A wonderful article...with a lot of poésie. thank you_ thank you
best regards

noyb's picture

A beautiful and wonderfully told story, one of the best I've ever read. Thank you!

Ludo Tolhuizen's picture

I was reminded to Donner's famous article on his respect for Euwe, that he (Donner) tries to explain with a metaphor with the game of "shovelboarding" (sjoelbakken in Dutch), in which the young champion knows that the old champion, who now cannot play due to rheumatic hands, was better than the young champion will ever be.
I'm not saying that this is the case with Peter and Prof. van Hulst, but I did read Peter's article with much pleasure, happy that respect for the older generation continues to exist in these days.

pieter's picture

great article!
I played lou de jong not so long ago
and it was quite difficult to beat him as well
and had the same feeling during the game

chess is an eternal love
and keeps the mind young
ageless

Jeans's picture

I like these kind of articles among the topGM news.
I also like 8..Qh5 better than 8..Qa5 after which the queen often goes to h5 anyway.
Two years ago at Corus I had a game that was the same up to 12..Bd6 in which I also had black.
Would you have played 5..d5 after 5.Ng5, or are you a man of Traxler?

Dutch greetz

iLane's picture

Actually I saw him playing in Corus this year and took a photo of him.

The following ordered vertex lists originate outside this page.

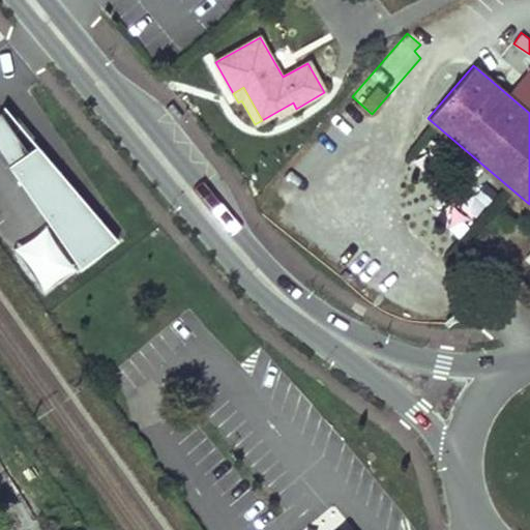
[(293,102),(276,112),(281,118),(296,109),(293,102)]
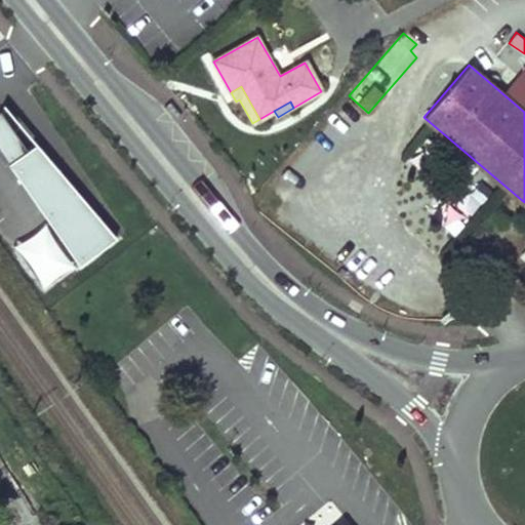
[(0,157),(77,266),(115,238),(36,148),(27,154),(0,117),(0,157)]
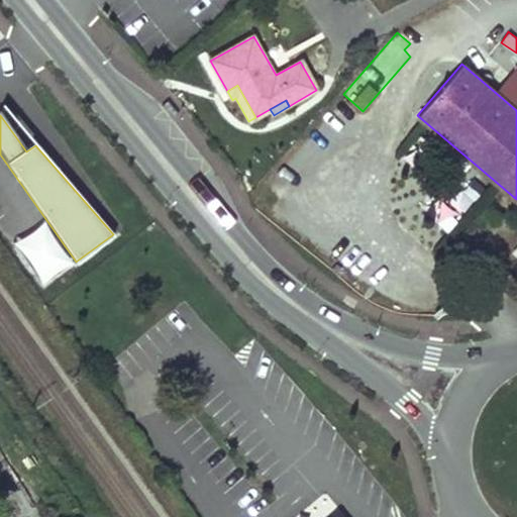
[(430,217),(457,231),(487,178),(460,163),(430,217)]
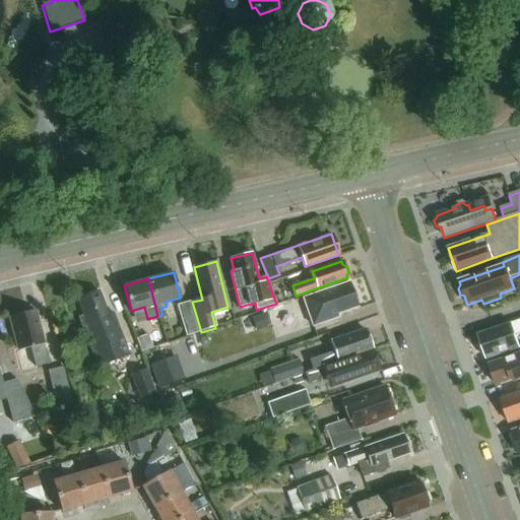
[(304,298),(311,318),(313,325),(337,316),(336,313),(356,305),(347,281),(304,298)]
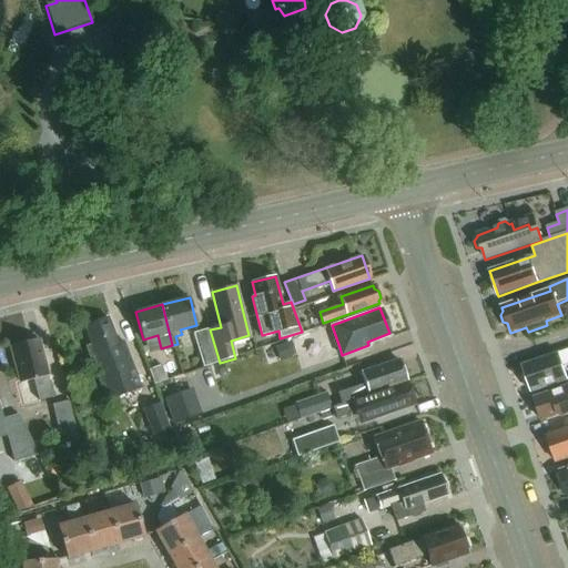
[(85,326),(93,347),(94,351),(92,352),(99,368),(95,369),(108,401),(141,387),(123,341),(118,343),(108,317),(85,326)]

It was published on our club's website: http://europchess.eu/http://europchess.eu/wp-content/uploads/2010/01/IMG...

T. Goto's picture

Thank you for this article, Peter. Many many thanks!

Vesco's picture

Nice article...

Castro is not complaining, meaning it´s a great article.

vooruitgang's picture

What an amazing man. An inspiration to us all. Thank you Peter.

Stefano's picture

Bellissimo!
Thank you, Peter.

Nizamsky's picture

What a wonderful story. No doubt chess is an amazing game ever created.

Arne Moll's picture

@bas1191: Loe de Jong? Aren't you confusing two people?

Frits Fritschy's picture

A great read, but one mistake:
“I was the chairman of a chess club here in Amsterdam. At the end of the 1930s the situation for our Jewish members became more and more difficult."
This should be "Towards the end of the war". I don't doubt Mr. Van Hulst knows this. Maybe two stories mixed up? ("At the end of the 1930s the situation for Jews in Germany became more and more difficult.")

Arne Moll's picture

At the end of the 30s the situation for Jews in The Netherlands wasn't exactly cheerful either, Frits. And as early as october/november 1941, Jews weren't allowed anymore on any non-Jewish clubs at all. Towards the end of the war, there hardly weren't any in public life at all.

Bert de Bruut's picture

@ Arne 9:20
No Bas is not mixing anything up, historian Loe de Jong was a chessplayer too,

Ritch's picture

Wonderful article. Thank you

Ritch's picture

Ah! And the Fred Lucas photos, magnificent as usual

Winterschaker's picture

I hope that when I'm 99 years old, people wont praise me for drawing with white against a patzer like Peter Doggers!